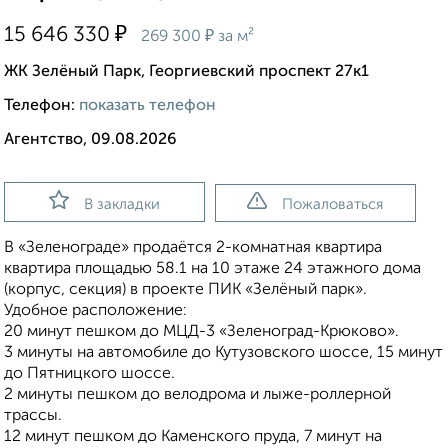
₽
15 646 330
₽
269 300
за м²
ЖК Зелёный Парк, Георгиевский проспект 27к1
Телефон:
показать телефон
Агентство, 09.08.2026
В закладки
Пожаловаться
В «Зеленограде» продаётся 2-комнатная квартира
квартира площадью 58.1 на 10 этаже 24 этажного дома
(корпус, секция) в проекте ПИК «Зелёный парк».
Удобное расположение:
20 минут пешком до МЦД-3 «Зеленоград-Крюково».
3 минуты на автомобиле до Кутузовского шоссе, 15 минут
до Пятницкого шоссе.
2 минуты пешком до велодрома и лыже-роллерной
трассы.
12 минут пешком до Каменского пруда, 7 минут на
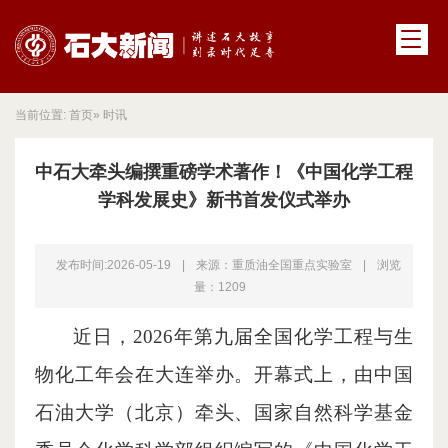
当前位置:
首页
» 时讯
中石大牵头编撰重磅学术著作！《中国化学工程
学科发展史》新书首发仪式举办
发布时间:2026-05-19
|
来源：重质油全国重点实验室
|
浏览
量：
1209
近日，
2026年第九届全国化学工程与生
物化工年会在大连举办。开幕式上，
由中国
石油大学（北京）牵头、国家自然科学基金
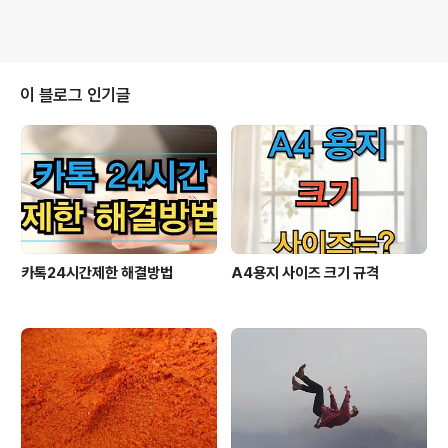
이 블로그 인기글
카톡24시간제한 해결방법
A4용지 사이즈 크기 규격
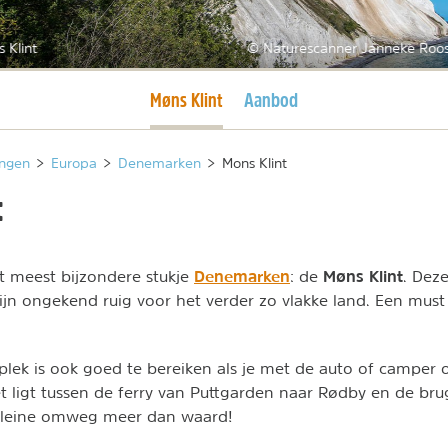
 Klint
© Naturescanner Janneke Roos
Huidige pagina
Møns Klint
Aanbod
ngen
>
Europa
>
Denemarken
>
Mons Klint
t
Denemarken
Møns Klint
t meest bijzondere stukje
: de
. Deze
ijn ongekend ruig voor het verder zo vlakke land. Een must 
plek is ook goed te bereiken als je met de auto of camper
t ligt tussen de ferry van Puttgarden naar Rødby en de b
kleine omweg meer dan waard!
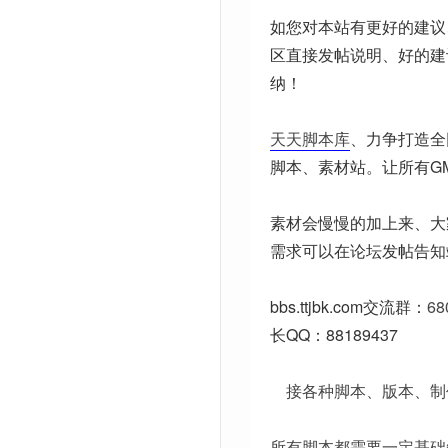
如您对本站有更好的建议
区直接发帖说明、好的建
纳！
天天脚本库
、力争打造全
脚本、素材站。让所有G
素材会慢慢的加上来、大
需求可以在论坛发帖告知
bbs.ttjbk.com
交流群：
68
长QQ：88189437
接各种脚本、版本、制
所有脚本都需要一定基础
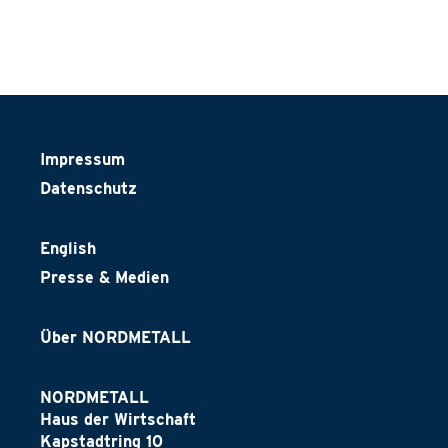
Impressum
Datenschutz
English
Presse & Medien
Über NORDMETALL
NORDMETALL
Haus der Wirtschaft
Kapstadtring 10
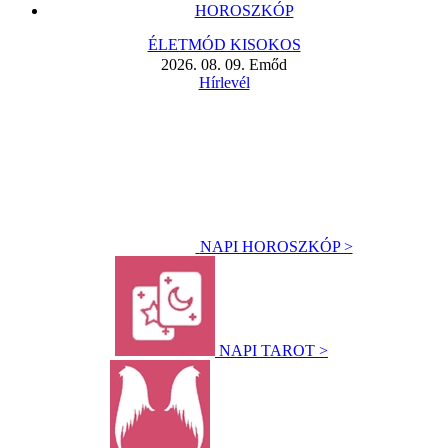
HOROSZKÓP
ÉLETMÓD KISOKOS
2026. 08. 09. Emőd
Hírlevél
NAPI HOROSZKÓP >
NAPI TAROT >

------------------------------------------------------------------------

* _ACTIVITY_
Begin at the line in the entries above that has "学科发展史》新书首发仪式举办", stop after the line that has "t meest bijzondere stukje", and output exactly those lines without pictures.

* _ANSWER SECTION_
学科发展史》新书首发仪式举办
发布时间:2026-05-19
|
来源：重质油全国重点实验室
|
浏览
量：
1209
近日，
2026年第九届全国化学工程与生
物化工年会在大连举办。开幕式上，
由中国
石油大学（北京）牵头、国家自然科学基金
이 블로그 인기글
카톡24시간제한 해결방법
A4용지 사이즈 크기 규격
 Klint
© Naturescanner Janneke Roos
Huidige pagina
Møns Klint
Aanbod
ngen
>
Europa
>
Denemarken
>
Mons Klint
t
Denemarken
Møns Klint
t meest bijzondere stukje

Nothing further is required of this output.